## RECORDS SUPPLIED
----------------

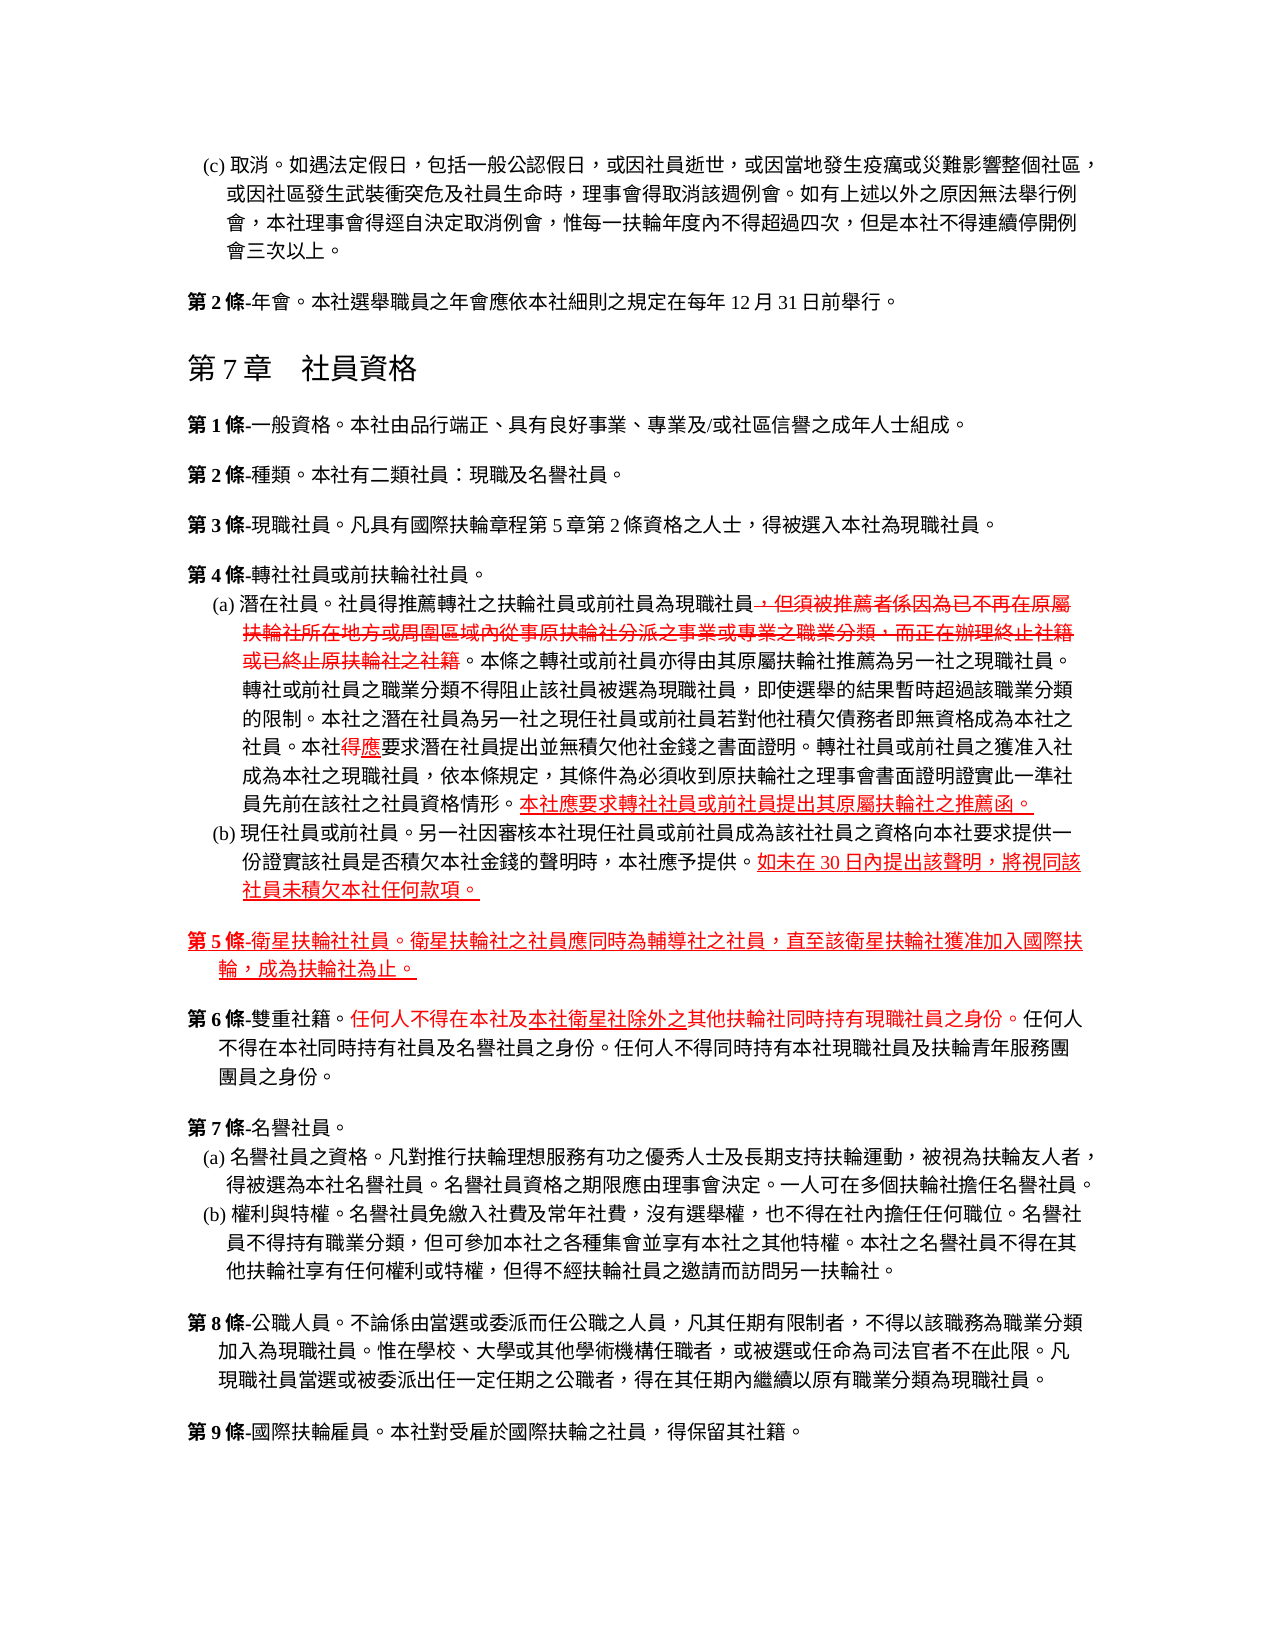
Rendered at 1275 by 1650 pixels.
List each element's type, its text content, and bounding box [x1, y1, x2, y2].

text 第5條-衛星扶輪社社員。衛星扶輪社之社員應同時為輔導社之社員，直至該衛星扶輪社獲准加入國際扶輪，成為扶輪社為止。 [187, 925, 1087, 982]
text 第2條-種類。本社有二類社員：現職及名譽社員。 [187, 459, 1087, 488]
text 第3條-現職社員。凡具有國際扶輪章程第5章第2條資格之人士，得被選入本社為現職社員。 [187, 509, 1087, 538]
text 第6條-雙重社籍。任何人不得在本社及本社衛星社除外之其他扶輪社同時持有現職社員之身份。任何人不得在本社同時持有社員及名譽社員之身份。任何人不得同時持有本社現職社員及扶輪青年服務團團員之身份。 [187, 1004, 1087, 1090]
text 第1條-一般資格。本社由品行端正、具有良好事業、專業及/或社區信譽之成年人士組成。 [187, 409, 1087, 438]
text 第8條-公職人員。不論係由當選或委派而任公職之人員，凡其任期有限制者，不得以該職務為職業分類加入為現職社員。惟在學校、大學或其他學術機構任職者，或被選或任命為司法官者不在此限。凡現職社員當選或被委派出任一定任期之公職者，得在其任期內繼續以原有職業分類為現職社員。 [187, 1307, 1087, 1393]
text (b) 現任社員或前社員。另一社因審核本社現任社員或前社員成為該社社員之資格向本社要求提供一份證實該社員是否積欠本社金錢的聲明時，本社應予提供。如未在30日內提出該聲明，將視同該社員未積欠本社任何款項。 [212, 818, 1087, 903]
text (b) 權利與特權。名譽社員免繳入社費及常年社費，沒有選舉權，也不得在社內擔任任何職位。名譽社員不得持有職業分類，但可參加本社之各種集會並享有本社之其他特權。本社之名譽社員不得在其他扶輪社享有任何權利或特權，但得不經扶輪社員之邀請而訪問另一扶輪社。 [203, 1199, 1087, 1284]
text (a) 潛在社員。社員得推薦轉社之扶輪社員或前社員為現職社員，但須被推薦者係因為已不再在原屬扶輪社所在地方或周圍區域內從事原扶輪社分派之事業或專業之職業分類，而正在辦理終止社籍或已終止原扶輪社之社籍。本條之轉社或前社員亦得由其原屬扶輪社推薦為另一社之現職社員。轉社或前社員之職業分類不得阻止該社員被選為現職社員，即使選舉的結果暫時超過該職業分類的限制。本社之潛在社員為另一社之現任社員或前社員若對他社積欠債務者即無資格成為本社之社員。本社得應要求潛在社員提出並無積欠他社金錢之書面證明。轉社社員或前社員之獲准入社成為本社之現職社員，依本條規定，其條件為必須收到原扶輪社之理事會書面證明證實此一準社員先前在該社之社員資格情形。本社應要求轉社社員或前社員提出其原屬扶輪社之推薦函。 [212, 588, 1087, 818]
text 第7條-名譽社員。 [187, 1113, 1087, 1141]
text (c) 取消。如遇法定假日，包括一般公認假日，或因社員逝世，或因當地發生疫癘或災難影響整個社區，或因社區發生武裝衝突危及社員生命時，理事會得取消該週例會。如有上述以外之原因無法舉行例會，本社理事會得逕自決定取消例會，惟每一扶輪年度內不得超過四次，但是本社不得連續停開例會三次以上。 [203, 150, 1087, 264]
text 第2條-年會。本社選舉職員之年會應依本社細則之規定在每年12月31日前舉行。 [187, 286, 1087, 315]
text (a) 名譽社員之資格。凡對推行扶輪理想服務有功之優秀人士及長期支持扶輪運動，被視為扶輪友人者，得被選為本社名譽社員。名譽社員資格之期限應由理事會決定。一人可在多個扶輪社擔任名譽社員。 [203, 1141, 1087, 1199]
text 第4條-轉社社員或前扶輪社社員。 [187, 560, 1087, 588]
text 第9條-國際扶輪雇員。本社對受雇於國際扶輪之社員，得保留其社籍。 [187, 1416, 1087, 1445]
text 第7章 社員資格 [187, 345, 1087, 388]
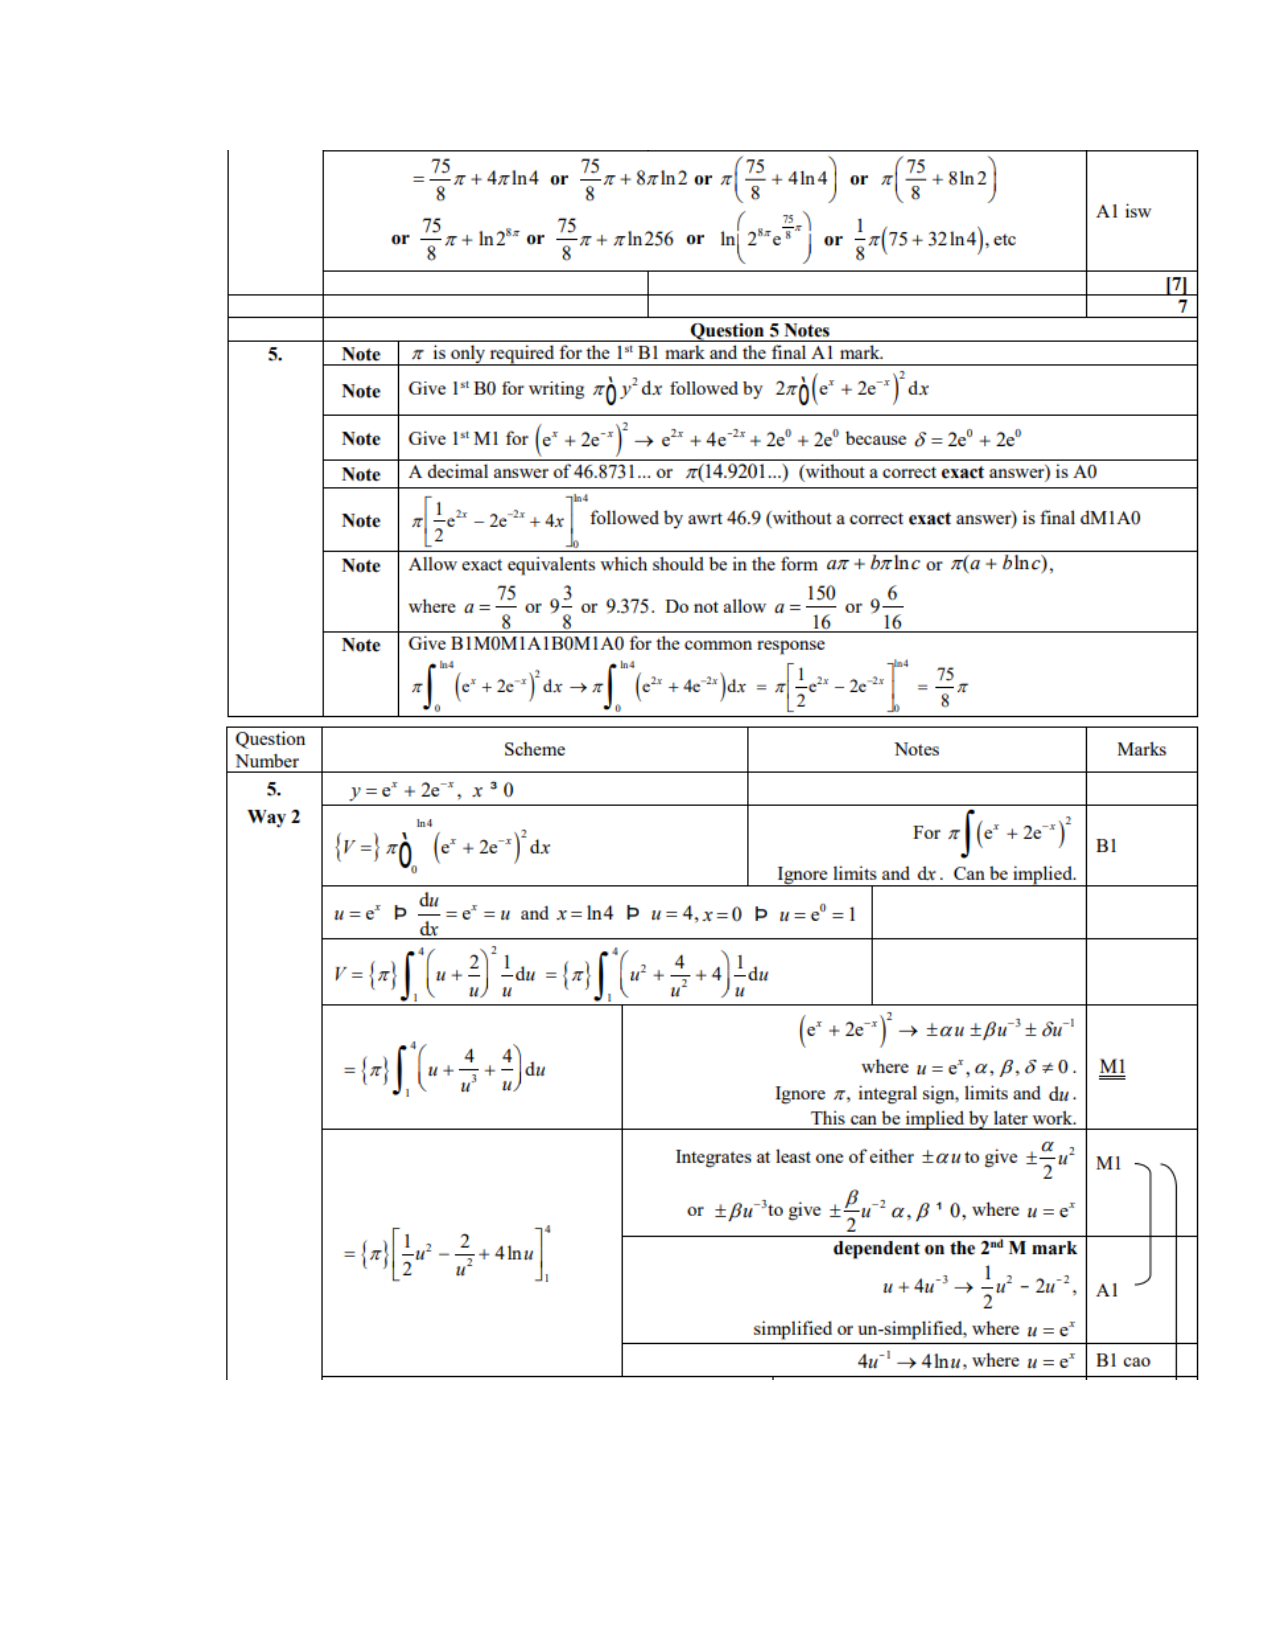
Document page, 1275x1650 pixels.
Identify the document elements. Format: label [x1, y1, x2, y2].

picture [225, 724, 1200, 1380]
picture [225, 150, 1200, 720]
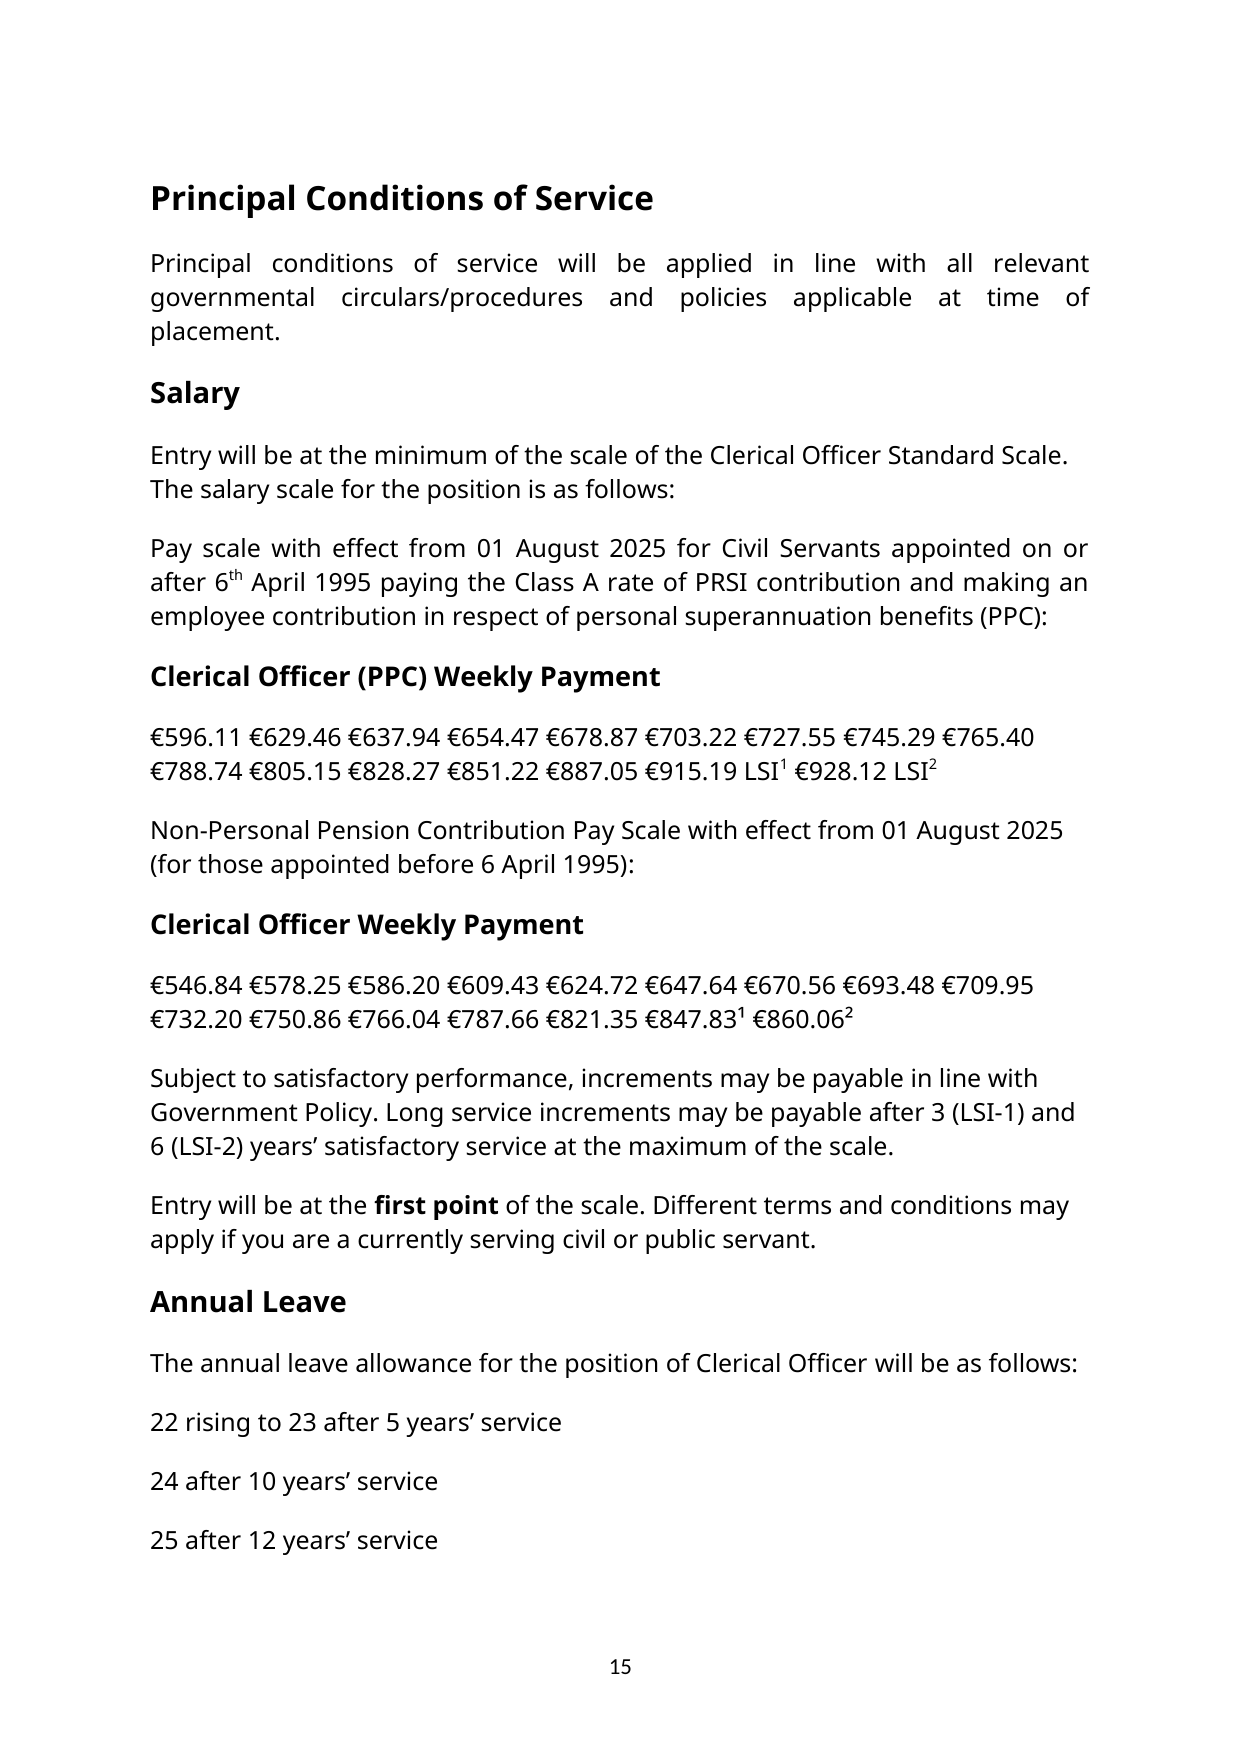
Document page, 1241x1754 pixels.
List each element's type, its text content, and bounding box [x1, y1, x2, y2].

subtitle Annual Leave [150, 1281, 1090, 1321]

----------------

## TASK BRIEF
Filter the material for the word "pixels" and copy each matching line.

## REPLY TO THE TASK
Rendered at 1275 by 1650 pixels.
Document page, 1275x1650 pixels.
Document page, 1241x1754 pixels.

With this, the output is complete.